Pode comparecer em tribunal, mas as suas declarações podem estar “comprometidas” devido à doença de Alzheimer. Esta é, em síntese, a conclusão de três peritos do Instituto de Medicina Legal e Ciências Forenses que analisaram o estado clínico de Ricardo Salgado, antigo presidente do Banco Espírito Santo, arguido em vários processos-crime relacionados com o banco.
De acordo com o relatório dos peritos Fernando Vieira, Camila Nóbrega e Henrique Barreto, a que a VISÃO teve acesso, “confirma-se sofrer o examinado de patologia neurológica/neuropsiquiátrica, mais propriamente Doença de Alzheimer muito provável, estando não só presente a necessária semiologia clínica, como sendo o diagnóstico igualmente suportado por exames complementares de diagnóstico estruturais (imagiológicos), funcionais (neuropsicológicos) e fisiopatológicos (biomarcadores).”
Respondendo à primeira questão – se o arguido estava impossibilitado de comparecer em tribunal -, os peritos do IMLCF começaram por esclarecer não existir “real ou absoluta impossibilidade de comparecer”. Porém, acrescentaram, “não se nos suscitam, porém, dúvidas médicas razoáveis, quanto a estar em grau clinicamente moderado, e assim relevante médico-legalmente, comprometidas as suas declarações, fruto da sua patologia e da situação que em si sempre será stressante para qualquer cidadão em abstrato, incluindo naturalmente examinando em concreto”.
Relativamente à capacidade de Ricardo Salgado em prestar declarações nos vários processos em que é arguido, os peritos referem que “pode ser afirmado estar comprometida mas não impossibilitada a prestação de depoimento sobre matéria dos temas de prova, sendo que atenta diminuição das funções cognitivas apuradas e descritas, é expectável dificuldade acrescida seja na prestação seja na devida valoração pelo Tribunal, já que faculdades como a memória, a atenção, a velocidade de processamento e mesmo a linguagem e discurso estão diminuídas”.

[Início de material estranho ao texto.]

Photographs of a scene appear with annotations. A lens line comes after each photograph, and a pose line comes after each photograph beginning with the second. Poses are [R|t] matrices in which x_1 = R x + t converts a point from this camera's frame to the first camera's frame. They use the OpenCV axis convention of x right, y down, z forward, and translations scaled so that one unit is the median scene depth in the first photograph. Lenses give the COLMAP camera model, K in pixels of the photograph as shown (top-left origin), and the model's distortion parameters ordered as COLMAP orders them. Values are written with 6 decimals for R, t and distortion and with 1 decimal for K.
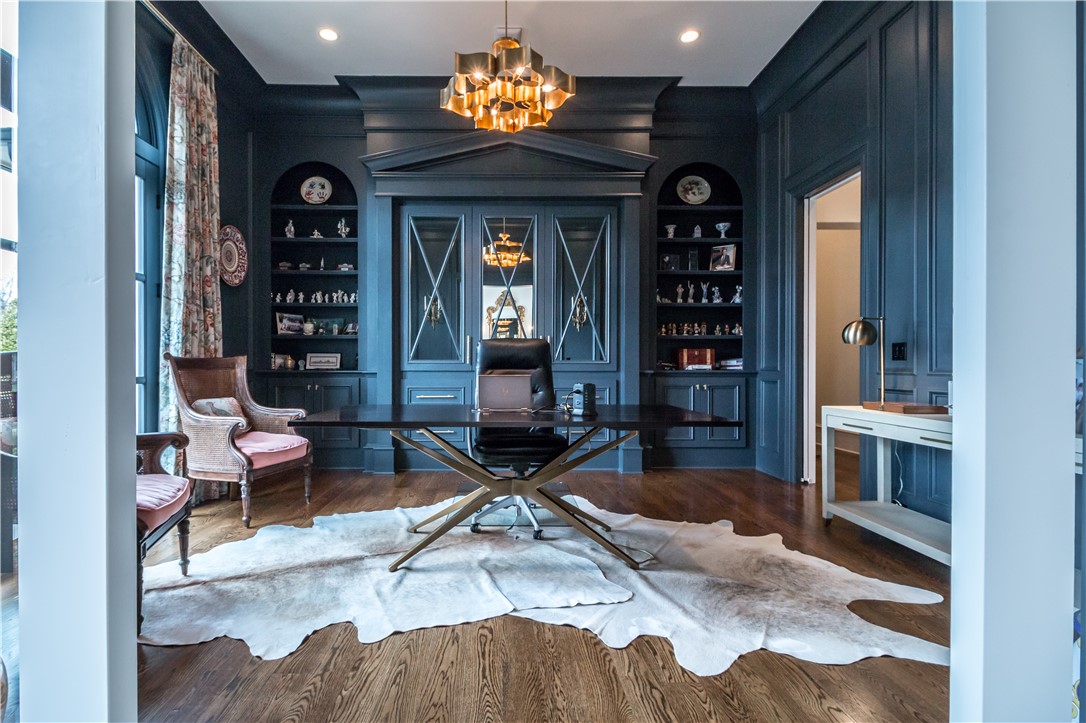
lens RADIAL K [[515.8, 0, 515.6], [0, 515.8, 363.3], [0, 0, 1]] dist [0.032826, -0.000082]
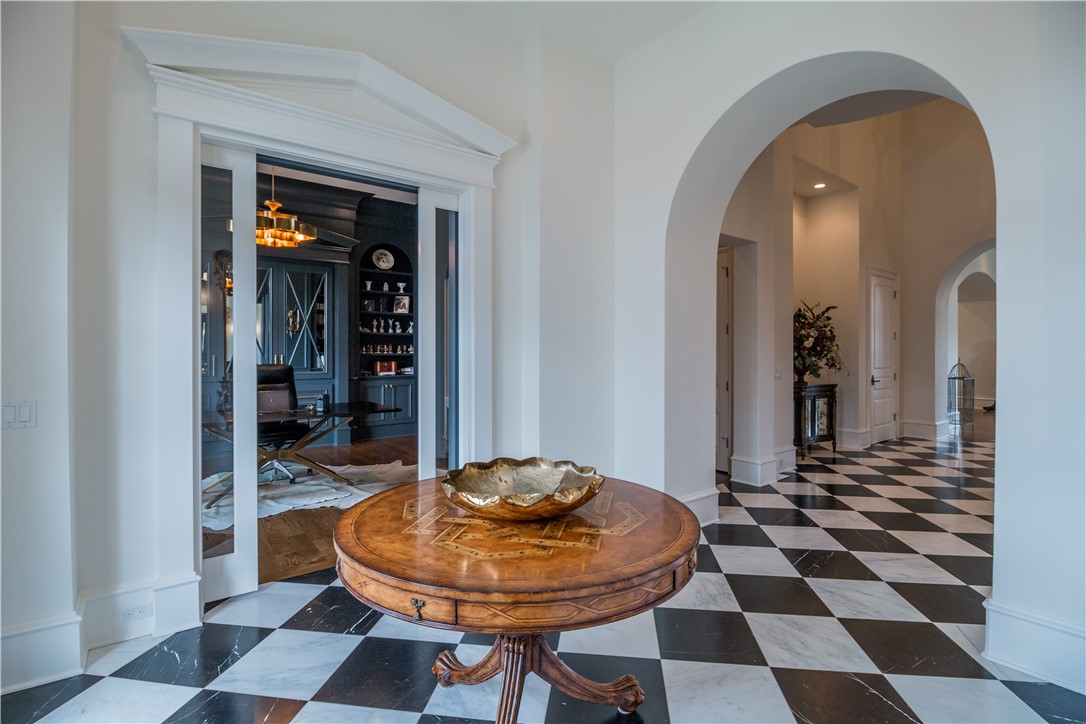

“Dito de outro modo, ainda que seja possível ser ouvido sobre os designados temas da prova, do ponto de vista estritamente científico não se pode garantir que pormenores de natureza espacial, temporal e de conteúdo sejam relatados de forma rigorosa, já que poderá efetivamente recordar, ou não recordar”, sublinharam Fernando Vieira, Camila Nóbrega e Henrique Barreto, colocando nas mãos dos tribunais a decisão de o convocar para prestar declarações, sendo que, perante o quadro clínico, também avaliar se as mesas terão efeitos úteis.
Atualmente, Ricardo Salgado, 79 anos,é arguido em vários processos: na Operação Marquês – cujo recurso do Ministério Público contra o arquivamento do processo está pendente no Tribunal da Relação de Lisboa -, no processo principal do Banco Espírito Santo, já na fase de julgamento, e no caso do BES/Angola, que entrou na fase de instrução, além de outros processos relacionados com contra-ordenações da Comissão de Mercados e Valores Mobiliários e do Banco de Portugal.